- Opening Delimiter -

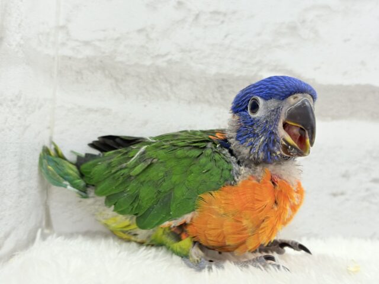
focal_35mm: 52
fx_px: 569
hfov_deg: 36.8
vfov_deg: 28.0
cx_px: 190
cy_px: 142
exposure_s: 1/50
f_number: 1.6
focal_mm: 5.96
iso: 64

- Closing Delimiter -

• **Instructions to follow**
Type out all the records verbatim, minus images.

• **Your response**
focal_35mm: 52
fx_px: 569
hfov_deg: 36.8
vfov_deg: 28.0
cx_px: 190
cy_px: 142
exposure_s: 1/50
f_number: 1.6
focal_mm: 5.96
iso: 64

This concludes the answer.